As are the two Great Pyrenees, who spend the entire rest of the year dreaming of this part of it:
I love the view out the window:
But most of all, I love that I can roll up the drawbridge, make myself a mug of hot chocolate, and settle in front of the fire with a bit of knitting, dreaming, toasty warm, peaceful, grateful for home, and knowing that, right now, I’d rather be here than any far away place on earth.
Wishing all of you contentment, no matter where you find yourselves today.
6 thoughts on “Far Away Places”
Another lovely piece. Thank you.
I love Willie too – he’s one of the few musicians I’ve been to see more than once. Birmingham (England) first, when I had to drag my husband with me. Hubby was so impressed with Willie and his sister’s showmanship, I had no problem on future tours getting him to Liverpool and Cardiff too.
I think it was Liverpool where Willie blew ME a kiss. Be still my beating heart. Someone had asked him for his lovely leather hat and Willie had politely declined. A moment or two later he bent over from the stage to shake someone’s hand and it fell to the floor. I retrieved it and stretched up and handed it back to him with a smile. He beamed his crinkly snaggletoothed smile and took it from me and squeezed my hand. And then he blew me my very own kiss! What a star.
What a special memory!
I don’t follow Sheryl Crow, but I always enjoyed her minor-key rendition of Begin the Beguine, which comes from the film De-Lovely–which exists basically to allow modern musical “stars” to perform several Gershwin numbers, some to very good effect. The album from the movie is here. I highly recommend the album rather than the movie itself, as the album doesn’t have Ashley Judd on it.
Those photos of Levi and Xena remind me of an evening, a few years ago, when I was out in similar weather conditions looking for them to bring them inside for the night.

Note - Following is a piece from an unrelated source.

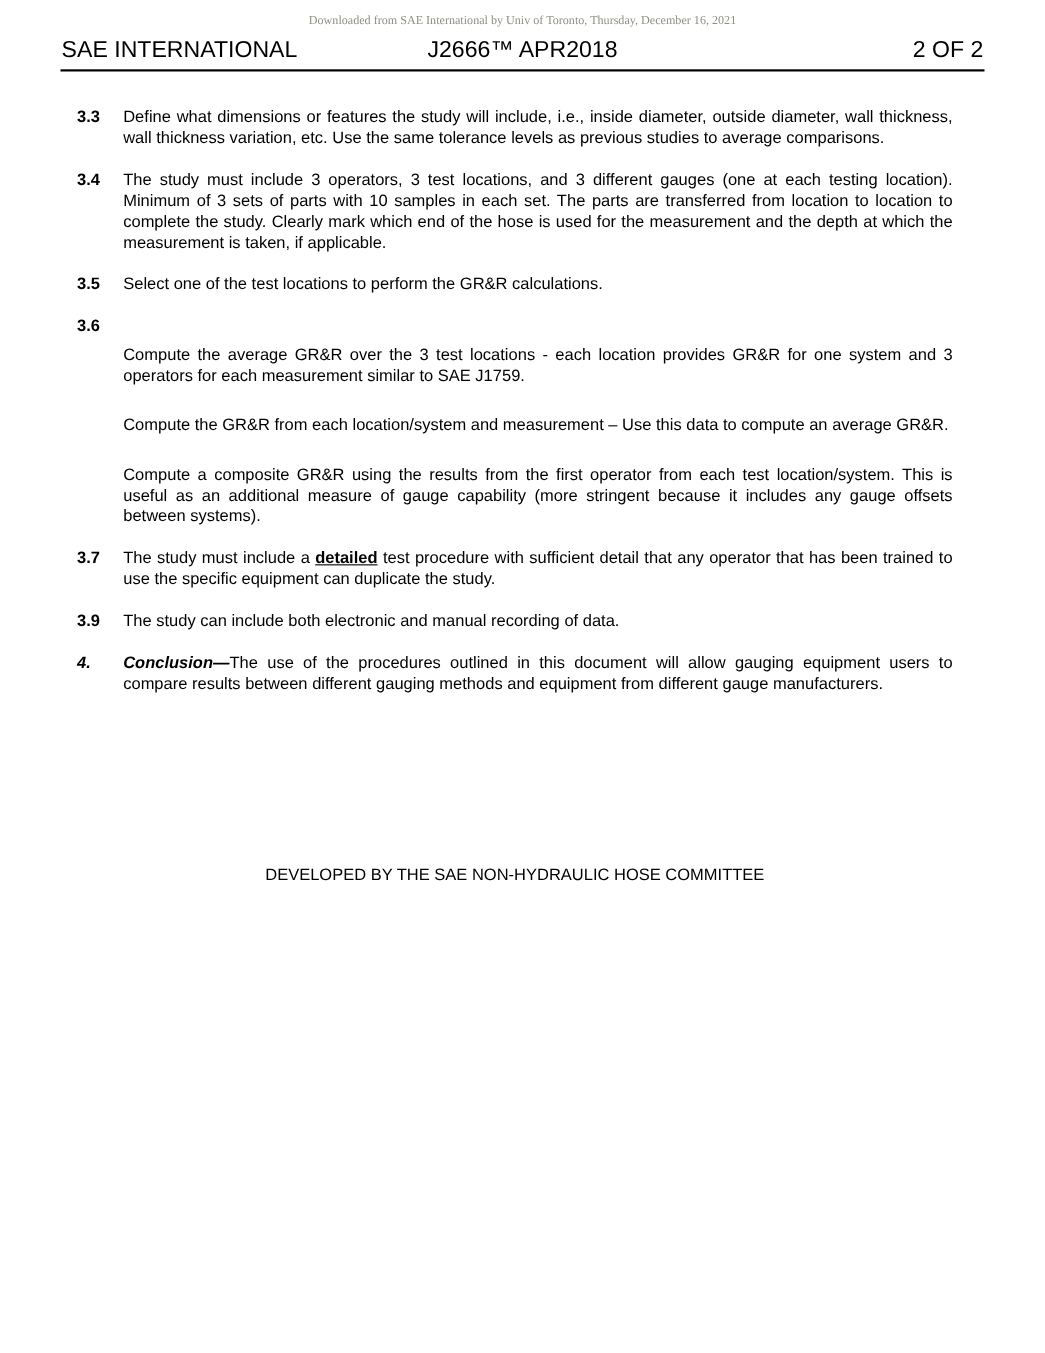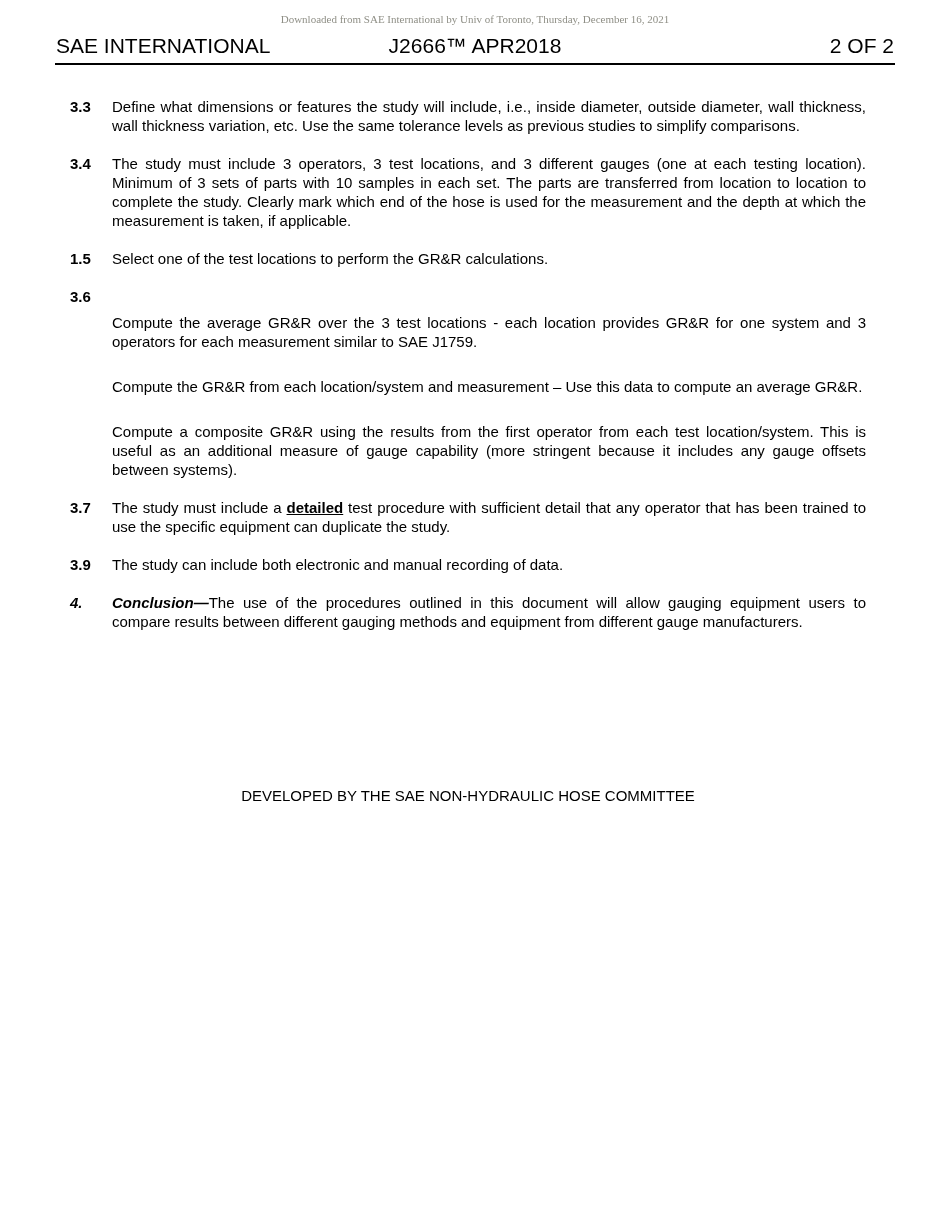"Define what dimensions or features" div.body-col { text: simplify -> average }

It took me a while, as they weren’t terribly cooperative, and it was the occasion of the formulation of one of my best bits of Zen wisdom: “It is hard to find a white dog in a field of snow.”
Oooh. So very beautiful not only in appearance but in heartfelt sentiment. It’s a luxury to both far away places as well as deep gratitude and contentment for being cozy at home. These days I don’t so much miss the places as the people. I carry them in my heart until I can see them again.